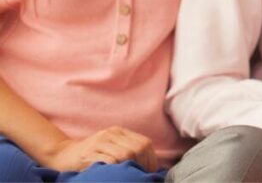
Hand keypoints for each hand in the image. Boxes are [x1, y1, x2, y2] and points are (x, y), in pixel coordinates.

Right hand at [40, 127, 157, 171]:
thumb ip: (127, 151)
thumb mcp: (111, 148)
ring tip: (128, 177)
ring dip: (129, 168)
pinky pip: (109, 161)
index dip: (150, 160)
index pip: (145, 143)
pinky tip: (115, 176)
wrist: (63, 154)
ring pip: (125, 154)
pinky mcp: (88, 153)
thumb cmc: (91, 155)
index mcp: (120, 132)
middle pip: (137, 148)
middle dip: (142, 165)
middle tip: (140, 177)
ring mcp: (99, 142)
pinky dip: (116, 169)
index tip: (149, 172)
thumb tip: (150, 167)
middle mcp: (111, 134)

☆ ☆ ☆ ☆ ☆

**Directions for this task:**
Please restate word for word only the lines from the one with "ring tip: (128, 177)" through the final line of the listing above, both of them included.

**Solution below:**
ring tip: (128, 177)
ring dip: (129, 168)
pinky pip: (109, 161)
index dip: (150, 160)
index pip: (145, 143)
pinky tip: (115, 176)
wrist: (63, 154)
ring pip: (125, 154)
pinky mcp: (88, 153)
thumb cmc: (91, 155)
index mcp: (120, 132)
middle pip: (137, 148)
middle dip: (142, 165)
middle tip: (140, 177)
ring mcp: (99, 142)
pinky dip: (116, 169)
index tip: (149, 172)
thumb tip: (150, 167)
middle mcp: (111, 134)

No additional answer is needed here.